START PROVIDED INFORMATION
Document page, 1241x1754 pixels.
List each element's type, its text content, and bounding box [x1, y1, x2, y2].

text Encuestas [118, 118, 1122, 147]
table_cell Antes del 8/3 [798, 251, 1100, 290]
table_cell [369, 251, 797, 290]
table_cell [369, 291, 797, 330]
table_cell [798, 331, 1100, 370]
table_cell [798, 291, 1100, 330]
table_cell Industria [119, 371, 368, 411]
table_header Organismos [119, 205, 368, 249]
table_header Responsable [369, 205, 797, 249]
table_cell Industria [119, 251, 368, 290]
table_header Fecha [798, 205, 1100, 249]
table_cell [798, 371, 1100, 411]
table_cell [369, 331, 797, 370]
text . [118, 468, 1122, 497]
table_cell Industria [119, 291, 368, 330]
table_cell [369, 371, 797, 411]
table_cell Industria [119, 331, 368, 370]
END PROVIDED INFORMATION
▸ WHAT YOU NEED TO DO
Show each line of the rows above that contains the word "text". Only matches with the same letter case count.

▸ SOLUTION TO THE EXERCISE
List each element's type, its text content, and bounding box [x1, y1, x2, y2].
text Encuestas [118, 118, 1122, 147]
text . [118, 468, 1122, 497]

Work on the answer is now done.